__Input data__.
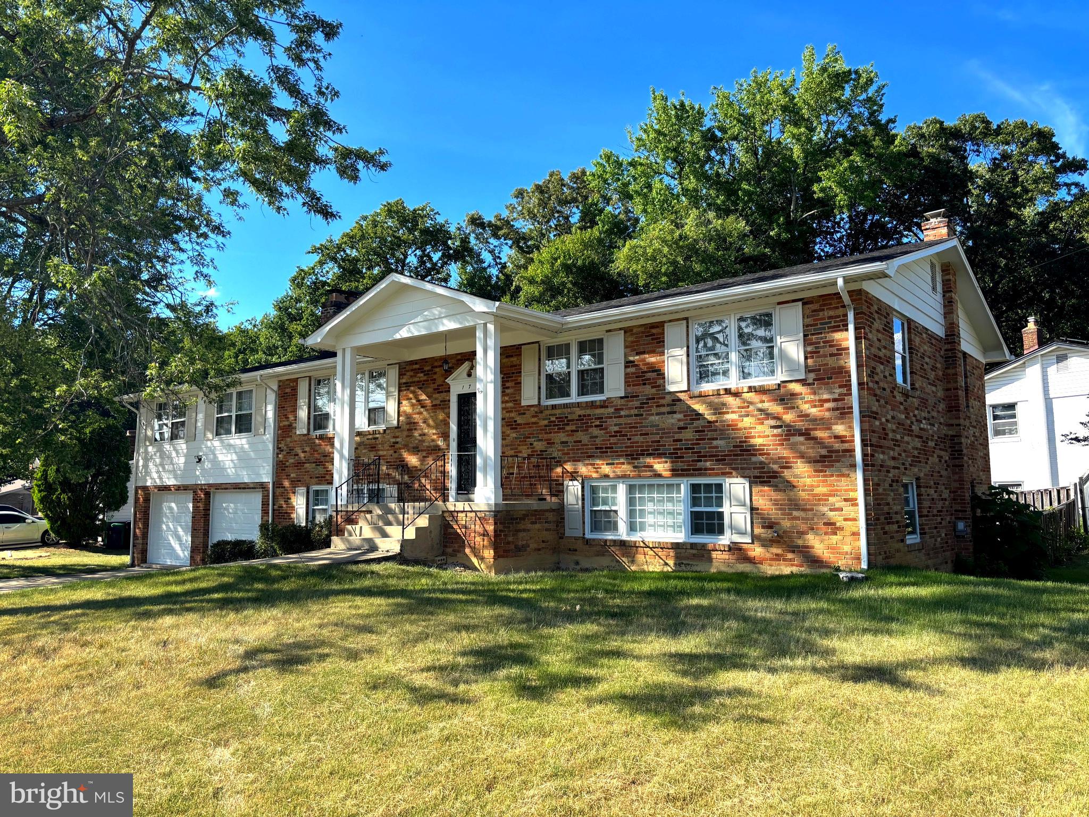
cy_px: 408
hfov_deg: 67.3
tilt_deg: +7.7
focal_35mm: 26
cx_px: 544
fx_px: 818
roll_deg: -0.2
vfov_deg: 53.1
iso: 50
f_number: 1.6
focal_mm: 5.96
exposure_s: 1/1590
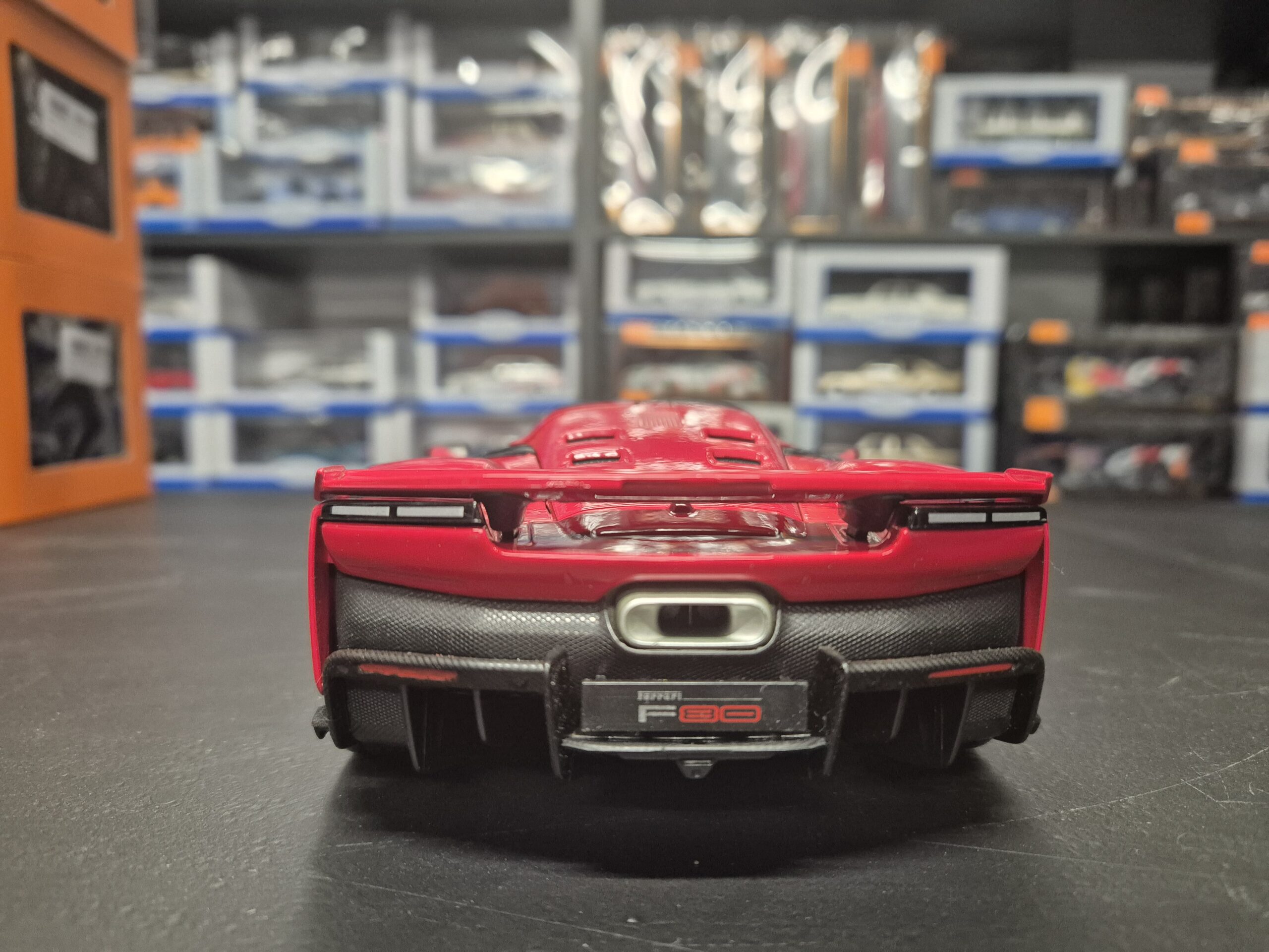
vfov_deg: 58.9
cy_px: 476
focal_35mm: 23
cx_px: 634
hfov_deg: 73.9
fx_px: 843
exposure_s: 1/100
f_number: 1.8
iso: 1000
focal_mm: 5.4
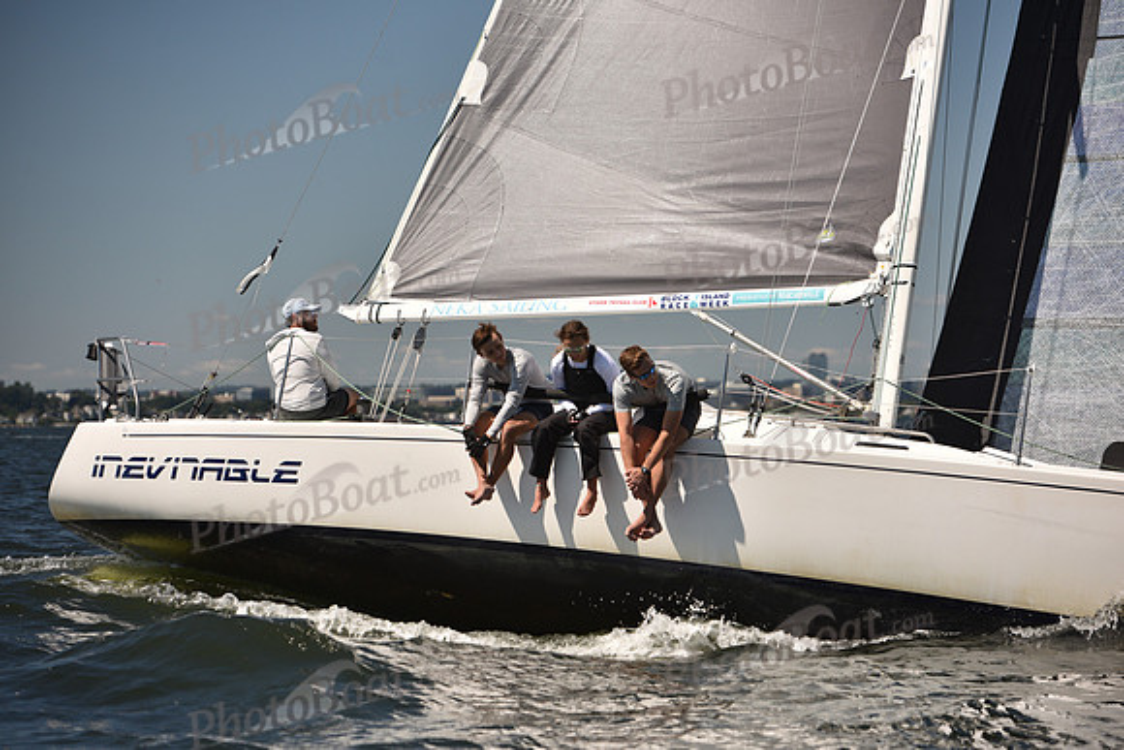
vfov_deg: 10.6
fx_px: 4060
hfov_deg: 15.8
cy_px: 375
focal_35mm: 130
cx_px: 562
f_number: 4.5
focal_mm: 130
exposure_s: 1/1600
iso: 250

__Task details__. All lines from the line containing "vfov_deg: 58.9" through the end of the listing above are to be given again exactly; pictures are not part of the copy.

__Answer section__.
vfov_deg: 58.9
cy_px: 476
focal_35mm: 23
cx_px: 634
hfov_deg: 73.9
fx_px: 843
exposure_s: 1/100
f_number: 1.8
iso: 1000
focal_mm: 5.4
vfov_deg: 10.6
fx_px: 4060
hfov_deg: 15.8
cy_px: 375
focal_35mm: 130
cx_px: 562
f_number: 4.5
focal_mm: 130
exposure_s: 1/1600
iso: 250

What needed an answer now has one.